I chose this excerpt from Emily Dickinson:
“Hope” is the thing with feathers –
That perches in the soul –
And sings the tune without the words –
And never stops – at all –
As long as you are alive there is hope That’s what I say there is That is the thing, the Only thing I’m left with Hope and feathers What is that? There it perches Tell it to come in To come in the soul, in the Soul And Listen as it sings It sings the tune, the Tune Within, without Without the words, the Words Without the music and Music that never Stops That’s where it’s at That is all
“Mace, did you ever think that all those people in those cars have a whole separate story to them, that it’s just as important to them as our stuff is to us, and we don’t know anything about it. Maybe sometime we’ll run across somebody and two years ago they were driving past us on the highway and we never knew it.” – Tex to Mason from Texby S.E. Hinton
I often find myself thinking along the same lines as Tex. I look at crowds of people and I wonder what all their stories are – where they are going and what they are doing and thinking. I think about what little specks we are. I even have these thoughts about old buildings. I wonder about the history of the building; what it was originally and what changes it’s been through. I think about all the people that have passed through its doors. I am curious if there is something hidden behind the walls.

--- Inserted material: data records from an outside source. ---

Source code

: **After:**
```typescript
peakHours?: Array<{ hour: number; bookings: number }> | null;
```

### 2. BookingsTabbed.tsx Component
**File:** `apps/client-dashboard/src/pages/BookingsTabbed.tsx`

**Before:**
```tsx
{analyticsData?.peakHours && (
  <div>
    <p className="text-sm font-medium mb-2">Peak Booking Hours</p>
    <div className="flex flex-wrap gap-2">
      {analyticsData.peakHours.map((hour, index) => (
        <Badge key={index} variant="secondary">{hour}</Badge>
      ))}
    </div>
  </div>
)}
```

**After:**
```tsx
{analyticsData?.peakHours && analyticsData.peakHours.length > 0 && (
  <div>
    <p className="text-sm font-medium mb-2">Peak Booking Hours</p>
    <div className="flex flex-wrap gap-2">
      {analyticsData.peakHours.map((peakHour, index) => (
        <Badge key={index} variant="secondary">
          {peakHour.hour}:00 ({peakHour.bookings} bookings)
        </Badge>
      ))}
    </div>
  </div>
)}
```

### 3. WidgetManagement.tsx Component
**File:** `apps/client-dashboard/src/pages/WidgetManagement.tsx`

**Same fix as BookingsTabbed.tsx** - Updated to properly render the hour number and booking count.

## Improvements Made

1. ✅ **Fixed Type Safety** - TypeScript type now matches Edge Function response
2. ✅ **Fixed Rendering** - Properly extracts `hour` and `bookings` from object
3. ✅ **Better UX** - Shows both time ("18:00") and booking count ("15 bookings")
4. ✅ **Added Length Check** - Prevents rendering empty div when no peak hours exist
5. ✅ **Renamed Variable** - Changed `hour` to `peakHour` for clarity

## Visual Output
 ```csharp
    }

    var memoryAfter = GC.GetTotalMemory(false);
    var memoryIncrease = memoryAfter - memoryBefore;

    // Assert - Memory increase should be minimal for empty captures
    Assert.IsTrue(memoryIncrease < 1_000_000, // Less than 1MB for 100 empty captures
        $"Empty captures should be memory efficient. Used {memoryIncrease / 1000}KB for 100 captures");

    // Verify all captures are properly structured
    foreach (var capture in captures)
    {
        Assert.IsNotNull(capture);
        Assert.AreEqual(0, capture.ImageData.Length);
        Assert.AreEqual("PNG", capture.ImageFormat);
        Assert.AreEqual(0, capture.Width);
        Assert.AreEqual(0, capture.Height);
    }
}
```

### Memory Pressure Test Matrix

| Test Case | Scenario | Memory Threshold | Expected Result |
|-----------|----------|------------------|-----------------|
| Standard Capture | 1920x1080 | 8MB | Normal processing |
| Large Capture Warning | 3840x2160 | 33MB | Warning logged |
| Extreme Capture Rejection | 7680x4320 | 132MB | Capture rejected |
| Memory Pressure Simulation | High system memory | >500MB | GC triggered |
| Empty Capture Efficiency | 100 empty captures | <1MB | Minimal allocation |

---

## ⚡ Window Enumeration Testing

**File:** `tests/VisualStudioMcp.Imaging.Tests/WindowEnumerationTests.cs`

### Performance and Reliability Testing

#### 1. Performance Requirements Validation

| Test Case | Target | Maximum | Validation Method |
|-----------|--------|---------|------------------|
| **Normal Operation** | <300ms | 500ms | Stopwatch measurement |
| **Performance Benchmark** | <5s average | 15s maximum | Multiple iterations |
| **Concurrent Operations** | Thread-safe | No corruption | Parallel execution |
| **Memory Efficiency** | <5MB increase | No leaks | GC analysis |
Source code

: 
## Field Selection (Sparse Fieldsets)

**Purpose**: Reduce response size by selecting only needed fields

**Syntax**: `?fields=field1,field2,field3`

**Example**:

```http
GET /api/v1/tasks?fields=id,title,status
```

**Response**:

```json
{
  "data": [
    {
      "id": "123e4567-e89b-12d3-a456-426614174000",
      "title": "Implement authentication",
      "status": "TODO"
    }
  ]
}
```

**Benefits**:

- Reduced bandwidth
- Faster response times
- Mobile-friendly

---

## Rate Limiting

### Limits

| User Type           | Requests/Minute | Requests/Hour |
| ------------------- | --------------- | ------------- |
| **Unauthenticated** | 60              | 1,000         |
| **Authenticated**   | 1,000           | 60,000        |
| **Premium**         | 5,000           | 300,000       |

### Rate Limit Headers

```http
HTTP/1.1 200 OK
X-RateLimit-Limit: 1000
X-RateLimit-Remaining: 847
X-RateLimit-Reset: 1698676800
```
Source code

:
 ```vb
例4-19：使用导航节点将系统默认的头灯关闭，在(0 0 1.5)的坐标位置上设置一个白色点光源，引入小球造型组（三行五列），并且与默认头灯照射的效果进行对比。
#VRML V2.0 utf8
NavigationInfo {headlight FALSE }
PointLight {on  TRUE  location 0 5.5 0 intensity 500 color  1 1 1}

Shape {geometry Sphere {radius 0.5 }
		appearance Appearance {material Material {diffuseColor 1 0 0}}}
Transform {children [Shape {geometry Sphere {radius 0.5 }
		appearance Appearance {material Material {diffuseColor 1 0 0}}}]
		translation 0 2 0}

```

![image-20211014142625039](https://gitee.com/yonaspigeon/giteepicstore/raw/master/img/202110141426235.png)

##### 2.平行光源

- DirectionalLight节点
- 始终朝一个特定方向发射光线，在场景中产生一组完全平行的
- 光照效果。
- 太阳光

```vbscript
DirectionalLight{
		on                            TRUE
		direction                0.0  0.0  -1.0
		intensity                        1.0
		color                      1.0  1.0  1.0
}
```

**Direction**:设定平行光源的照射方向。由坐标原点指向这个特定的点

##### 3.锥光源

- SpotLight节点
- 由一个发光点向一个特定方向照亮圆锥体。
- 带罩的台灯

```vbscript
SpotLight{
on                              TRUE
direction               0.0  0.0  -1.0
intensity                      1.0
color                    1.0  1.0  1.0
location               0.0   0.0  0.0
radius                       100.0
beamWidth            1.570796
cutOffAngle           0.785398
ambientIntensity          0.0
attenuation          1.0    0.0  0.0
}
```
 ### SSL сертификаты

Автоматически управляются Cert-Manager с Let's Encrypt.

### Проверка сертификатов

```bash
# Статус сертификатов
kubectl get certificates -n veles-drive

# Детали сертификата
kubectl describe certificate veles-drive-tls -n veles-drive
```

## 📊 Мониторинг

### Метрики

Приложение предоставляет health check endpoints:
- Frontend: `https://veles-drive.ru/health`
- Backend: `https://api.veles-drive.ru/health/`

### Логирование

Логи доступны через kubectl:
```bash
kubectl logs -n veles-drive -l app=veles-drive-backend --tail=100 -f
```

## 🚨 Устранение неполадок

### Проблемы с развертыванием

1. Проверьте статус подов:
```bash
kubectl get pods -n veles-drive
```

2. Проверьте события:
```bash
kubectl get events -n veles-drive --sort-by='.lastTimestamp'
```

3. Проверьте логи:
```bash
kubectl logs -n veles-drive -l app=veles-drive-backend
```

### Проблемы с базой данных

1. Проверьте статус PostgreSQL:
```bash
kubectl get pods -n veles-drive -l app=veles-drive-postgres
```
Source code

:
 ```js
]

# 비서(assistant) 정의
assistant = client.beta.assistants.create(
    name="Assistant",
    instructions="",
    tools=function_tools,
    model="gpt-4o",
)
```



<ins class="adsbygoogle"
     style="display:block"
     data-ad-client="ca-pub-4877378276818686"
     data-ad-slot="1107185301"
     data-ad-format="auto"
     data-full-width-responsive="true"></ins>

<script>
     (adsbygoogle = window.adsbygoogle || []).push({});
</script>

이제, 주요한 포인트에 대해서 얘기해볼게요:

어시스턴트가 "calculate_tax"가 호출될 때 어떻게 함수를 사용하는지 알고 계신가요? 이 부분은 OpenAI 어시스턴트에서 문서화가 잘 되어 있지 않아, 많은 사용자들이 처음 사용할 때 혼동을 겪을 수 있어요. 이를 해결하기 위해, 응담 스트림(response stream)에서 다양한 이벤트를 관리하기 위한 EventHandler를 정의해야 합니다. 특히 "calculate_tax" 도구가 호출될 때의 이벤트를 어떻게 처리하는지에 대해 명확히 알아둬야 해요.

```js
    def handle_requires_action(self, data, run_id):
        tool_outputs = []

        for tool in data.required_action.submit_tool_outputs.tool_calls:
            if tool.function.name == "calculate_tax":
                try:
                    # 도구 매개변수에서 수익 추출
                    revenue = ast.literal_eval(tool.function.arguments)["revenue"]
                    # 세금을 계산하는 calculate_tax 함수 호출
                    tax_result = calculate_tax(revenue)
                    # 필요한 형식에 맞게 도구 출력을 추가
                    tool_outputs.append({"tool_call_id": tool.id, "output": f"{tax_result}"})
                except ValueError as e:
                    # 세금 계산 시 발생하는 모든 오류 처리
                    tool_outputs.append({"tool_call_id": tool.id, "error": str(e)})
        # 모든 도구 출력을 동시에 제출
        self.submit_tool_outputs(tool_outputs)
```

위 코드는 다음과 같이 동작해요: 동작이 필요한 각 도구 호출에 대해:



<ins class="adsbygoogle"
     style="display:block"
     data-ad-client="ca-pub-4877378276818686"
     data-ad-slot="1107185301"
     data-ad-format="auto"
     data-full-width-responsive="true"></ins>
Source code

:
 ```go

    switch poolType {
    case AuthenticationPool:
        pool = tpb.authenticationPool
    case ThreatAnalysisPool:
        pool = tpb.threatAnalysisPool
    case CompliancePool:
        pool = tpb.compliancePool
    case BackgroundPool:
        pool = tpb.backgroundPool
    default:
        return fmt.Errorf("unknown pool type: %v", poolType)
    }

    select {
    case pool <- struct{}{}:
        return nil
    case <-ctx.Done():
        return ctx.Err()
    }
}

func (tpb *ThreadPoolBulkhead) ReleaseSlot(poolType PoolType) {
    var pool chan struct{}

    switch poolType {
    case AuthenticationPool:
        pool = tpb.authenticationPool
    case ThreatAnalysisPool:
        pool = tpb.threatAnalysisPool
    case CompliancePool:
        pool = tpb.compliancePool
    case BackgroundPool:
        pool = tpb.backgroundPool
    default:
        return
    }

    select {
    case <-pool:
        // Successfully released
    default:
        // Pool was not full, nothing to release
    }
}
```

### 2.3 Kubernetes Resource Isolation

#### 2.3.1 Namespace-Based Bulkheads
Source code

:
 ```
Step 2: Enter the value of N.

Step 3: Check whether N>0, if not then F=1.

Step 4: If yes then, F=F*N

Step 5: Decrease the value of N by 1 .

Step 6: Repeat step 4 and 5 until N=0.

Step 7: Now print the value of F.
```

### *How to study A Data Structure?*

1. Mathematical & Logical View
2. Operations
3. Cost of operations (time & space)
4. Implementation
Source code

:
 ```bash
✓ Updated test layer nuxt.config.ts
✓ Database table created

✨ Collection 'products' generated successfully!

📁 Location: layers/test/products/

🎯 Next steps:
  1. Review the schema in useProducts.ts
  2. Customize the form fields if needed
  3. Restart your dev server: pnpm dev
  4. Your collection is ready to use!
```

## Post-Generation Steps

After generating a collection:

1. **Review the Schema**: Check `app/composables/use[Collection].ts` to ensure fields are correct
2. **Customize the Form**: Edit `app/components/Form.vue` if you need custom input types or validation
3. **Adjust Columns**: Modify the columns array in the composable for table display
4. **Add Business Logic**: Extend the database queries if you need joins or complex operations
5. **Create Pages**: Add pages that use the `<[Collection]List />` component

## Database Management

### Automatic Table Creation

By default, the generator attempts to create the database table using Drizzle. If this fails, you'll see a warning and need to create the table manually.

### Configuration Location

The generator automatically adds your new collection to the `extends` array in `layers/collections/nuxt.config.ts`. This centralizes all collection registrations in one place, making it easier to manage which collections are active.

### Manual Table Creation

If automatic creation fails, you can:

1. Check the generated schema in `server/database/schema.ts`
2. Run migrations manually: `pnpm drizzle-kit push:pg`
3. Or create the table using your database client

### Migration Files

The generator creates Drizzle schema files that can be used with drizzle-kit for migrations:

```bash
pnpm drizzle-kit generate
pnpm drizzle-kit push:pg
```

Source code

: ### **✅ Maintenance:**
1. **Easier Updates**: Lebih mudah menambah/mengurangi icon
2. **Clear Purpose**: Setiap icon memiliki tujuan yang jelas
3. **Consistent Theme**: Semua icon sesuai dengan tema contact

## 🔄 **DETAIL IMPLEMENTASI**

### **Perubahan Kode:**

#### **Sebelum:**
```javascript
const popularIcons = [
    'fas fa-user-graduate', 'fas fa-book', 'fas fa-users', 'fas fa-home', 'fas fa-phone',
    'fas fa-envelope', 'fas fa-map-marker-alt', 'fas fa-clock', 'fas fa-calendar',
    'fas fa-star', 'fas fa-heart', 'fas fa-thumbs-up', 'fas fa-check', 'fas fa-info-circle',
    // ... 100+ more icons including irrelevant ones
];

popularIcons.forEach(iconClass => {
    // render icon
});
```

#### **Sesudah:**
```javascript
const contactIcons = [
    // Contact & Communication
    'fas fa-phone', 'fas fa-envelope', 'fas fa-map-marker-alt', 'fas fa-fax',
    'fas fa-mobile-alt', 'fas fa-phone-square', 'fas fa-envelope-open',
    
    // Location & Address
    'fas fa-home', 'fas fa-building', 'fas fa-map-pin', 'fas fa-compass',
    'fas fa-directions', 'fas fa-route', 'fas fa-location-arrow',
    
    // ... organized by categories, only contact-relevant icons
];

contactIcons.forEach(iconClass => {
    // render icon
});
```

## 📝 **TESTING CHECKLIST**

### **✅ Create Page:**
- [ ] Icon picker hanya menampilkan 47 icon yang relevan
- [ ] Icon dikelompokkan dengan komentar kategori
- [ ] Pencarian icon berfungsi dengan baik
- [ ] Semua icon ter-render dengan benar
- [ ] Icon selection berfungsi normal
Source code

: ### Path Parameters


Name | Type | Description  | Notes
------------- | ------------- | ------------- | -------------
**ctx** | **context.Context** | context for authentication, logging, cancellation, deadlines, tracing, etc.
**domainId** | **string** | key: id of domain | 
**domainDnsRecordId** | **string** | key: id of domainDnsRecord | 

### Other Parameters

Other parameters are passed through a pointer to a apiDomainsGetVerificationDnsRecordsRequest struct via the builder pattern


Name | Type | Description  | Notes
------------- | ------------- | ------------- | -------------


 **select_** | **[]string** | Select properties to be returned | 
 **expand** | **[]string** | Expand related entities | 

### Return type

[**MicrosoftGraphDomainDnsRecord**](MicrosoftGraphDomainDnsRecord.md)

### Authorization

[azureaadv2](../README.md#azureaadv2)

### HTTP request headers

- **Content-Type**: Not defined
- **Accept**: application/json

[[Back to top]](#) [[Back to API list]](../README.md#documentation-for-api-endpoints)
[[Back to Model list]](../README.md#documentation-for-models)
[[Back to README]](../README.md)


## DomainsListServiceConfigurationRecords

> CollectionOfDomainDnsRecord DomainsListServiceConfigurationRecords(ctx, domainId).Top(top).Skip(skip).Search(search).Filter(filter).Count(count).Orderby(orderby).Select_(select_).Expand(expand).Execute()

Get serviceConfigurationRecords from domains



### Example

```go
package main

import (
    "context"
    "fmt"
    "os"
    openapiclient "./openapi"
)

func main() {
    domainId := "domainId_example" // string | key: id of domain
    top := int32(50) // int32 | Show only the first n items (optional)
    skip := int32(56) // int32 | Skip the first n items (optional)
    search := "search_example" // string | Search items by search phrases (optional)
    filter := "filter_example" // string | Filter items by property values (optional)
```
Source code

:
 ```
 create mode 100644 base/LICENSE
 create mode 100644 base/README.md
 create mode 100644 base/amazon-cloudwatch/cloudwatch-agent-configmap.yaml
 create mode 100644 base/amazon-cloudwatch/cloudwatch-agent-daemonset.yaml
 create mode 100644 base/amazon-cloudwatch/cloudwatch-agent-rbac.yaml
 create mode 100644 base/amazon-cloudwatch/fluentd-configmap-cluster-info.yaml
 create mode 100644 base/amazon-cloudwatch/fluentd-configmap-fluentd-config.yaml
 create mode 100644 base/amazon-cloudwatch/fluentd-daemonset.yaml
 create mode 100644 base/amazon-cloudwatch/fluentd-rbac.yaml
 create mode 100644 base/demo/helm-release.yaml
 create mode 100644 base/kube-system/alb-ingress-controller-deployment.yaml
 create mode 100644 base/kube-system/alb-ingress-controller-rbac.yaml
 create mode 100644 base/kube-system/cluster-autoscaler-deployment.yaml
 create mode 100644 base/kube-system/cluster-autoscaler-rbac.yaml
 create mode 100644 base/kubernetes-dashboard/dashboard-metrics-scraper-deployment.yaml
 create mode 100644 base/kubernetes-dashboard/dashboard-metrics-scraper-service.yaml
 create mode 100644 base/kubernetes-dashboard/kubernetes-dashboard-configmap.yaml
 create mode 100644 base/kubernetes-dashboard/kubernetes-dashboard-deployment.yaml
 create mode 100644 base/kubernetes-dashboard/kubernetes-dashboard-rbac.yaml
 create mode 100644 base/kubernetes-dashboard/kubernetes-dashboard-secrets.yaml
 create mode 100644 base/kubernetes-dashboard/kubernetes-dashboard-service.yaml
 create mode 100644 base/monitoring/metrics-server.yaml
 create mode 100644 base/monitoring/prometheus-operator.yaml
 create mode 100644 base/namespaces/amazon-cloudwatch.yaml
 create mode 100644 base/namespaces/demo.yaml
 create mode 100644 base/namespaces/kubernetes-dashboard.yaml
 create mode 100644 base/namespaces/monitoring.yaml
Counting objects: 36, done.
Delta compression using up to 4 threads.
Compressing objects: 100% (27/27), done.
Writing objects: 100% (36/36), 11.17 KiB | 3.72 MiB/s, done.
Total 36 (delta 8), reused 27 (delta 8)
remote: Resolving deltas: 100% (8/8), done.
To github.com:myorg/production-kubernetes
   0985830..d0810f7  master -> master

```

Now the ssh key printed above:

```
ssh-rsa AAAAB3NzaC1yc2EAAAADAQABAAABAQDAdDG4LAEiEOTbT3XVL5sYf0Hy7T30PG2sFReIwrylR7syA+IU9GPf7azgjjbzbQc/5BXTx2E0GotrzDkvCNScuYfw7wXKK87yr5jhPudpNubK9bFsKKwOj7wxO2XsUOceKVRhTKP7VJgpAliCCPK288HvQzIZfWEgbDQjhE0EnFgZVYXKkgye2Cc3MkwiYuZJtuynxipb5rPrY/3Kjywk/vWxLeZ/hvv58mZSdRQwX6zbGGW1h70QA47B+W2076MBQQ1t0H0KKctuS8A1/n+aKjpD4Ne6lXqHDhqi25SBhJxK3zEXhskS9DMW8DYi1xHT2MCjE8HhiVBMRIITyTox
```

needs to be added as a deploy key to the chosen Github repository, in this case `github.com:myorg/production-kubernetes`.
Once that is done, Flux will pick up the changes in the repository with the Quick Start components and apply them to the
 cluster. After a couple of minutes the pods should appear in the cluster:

I also think about how cool it would be to go back in time. Oh, the things I would do differently. But, sometimes I’d like to go back as a bystander – to see how what I remember really compares to what transpired. And I’d have a notebook to record all those wonderful stories that have slipped away forever from my mind.
“I learned much later – after he was dead, in fact, the time when we so often learn fundamental things about our parents…” – from One Writer’s Beginnings by Eudora Welty
Why is it it takes so long sometimes for us to understand each other? Why didn’t I understand as a teenager that everything Dad threatened was not actually what he would do? I didn’t appreciate what a challenging task he faced in trying to parent when he barely remembered his own father. I didn’t appreciate how difficult it must have been to be a good father when he’d been brought up without one. It must have been especially hard to know what to do with me, his only girl. I can’t remember him saying “I love you,” until after I started college.
I didn’t realize how much he wanted me to succeed. He supported my desire to go to college and I wanted to follow in his footsteps, so I majored in marketing. He didn’t say a lot when I got engaged after two years, and got married instead of returning to school. Except for right before he walked me down the aisle. My hand was in the crook of his arm when he turned to me and asked, “Are you sure?”
He always seemed to struggle with showing his concern. Sometimes he was too hard on me. Sometimes, because he worried, he didn’t say anything at all. He didn’t show excitement when I got pregnant, but then he would warm up to the idea over time, or maybe he became resigned to the fact that there was nothing he could do about it. By the third pregnancy I decided I wouldn’t care what he thought, and by the fourth I think he realized we were going to be okay. But, no matter what, he was there or on his way to the hospital with each birth. He was happy to be a grandpa.
I missed him so much when, after having four kids, I finally walked across the stage to receive my degree in Elementary Education. I wish my children had been able to spend more time with him; to grow into the special nickname he had for each one of them. My oldest was 15 when Dad died. He wasn’t there for any graduations, or the wedding of that oldest, or the birth of his two great grandchildren.
I tell my husband and my son “Happy Father’s Day” , but I wish I could still say it to Dad.